On comment spam
posted on 19. May 2004 at 10:03 AM
Over the past couple of days I saw many comments from people that are switching from one weblog tool to another for the sole reason of trying avoid comment spam. While comment spam is indeed a serious problem in the blogosphere as a whole, I would assume that once other weblog applications gain in popularity the spammers will target those platforms as well. If you can leave a comment, you may use that same mechanism to post spam. Unfortunately, it's that simple.



I think, that the popularity of a weblog software is not the only reason for spammers to write applications to spam those weblogs. And in-popularity is no guarantee as well, as you can
see here: http://blog.borho.net/item_112.html
Martin developed his own weblog software - only used by himself ;)
With Nucleus, I don't even get one comment spam per month. But I had my old MT blog and my typepad blog spammed big-time.
>I would assume that once other weblog applications gain in popularity the spammers will target those platforms as well
that is why it's best to have many different blogging systems around. as long as nobody's controlling the market, nobody's an attractive target for spammers. the more known a blog cms gets, the more likely somebody is gonna code a spam-bot or whatever for it.
Heiko, as much as I understand your intention to think that, my impression is that this is not really the case. Of course, spammers target the largest installed base with the easiest posting scheme, so MT is an obvious target right now. Other tools may not make it that easy to automate spamming, so we'll see if you're right in a few months...
As Thorte pointed out, it really is as easy with any other tool. Even the tools you write yourself. Yes, distribution of different platforms will make the tasks more complex, but I fear not too complex for spammers.
I agree that it could be an illusion that moving to another tool actually stops spam.

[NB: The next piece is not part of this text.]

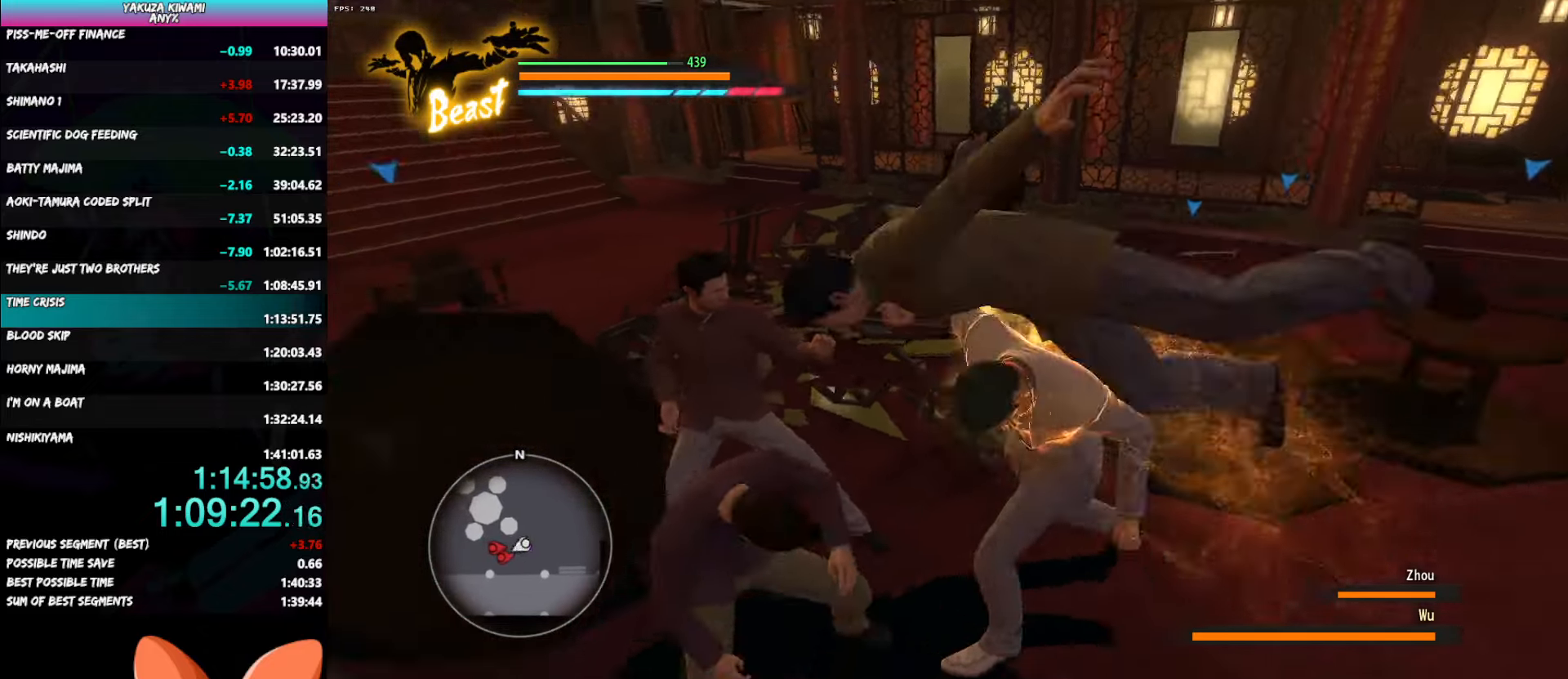
{"buttons": [], "left_stick": "center", "right_stick": "center", "button_events": []}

Especially, if that tool becomes popular because too many MT users are switching to it :-(
However, isnt the real question then how good all these tools are at fighting spam? And how fast they can react to new spam strategies? In the end, what decides is how good the support against spam is, because spam will happen anyway.
I agree that the weblogging software used doesn't make much of a dent in comment spam. I would argue that it depends on the content of the weblog in question. The more boring the content, the less likely is one to be spammed.
My own weblog almost never receives comment spam.
BTW, posting about sex in Lübeck is not a good anti-spam strategy.
spam-freie weblogs werden sich eh nicht durchsetzen.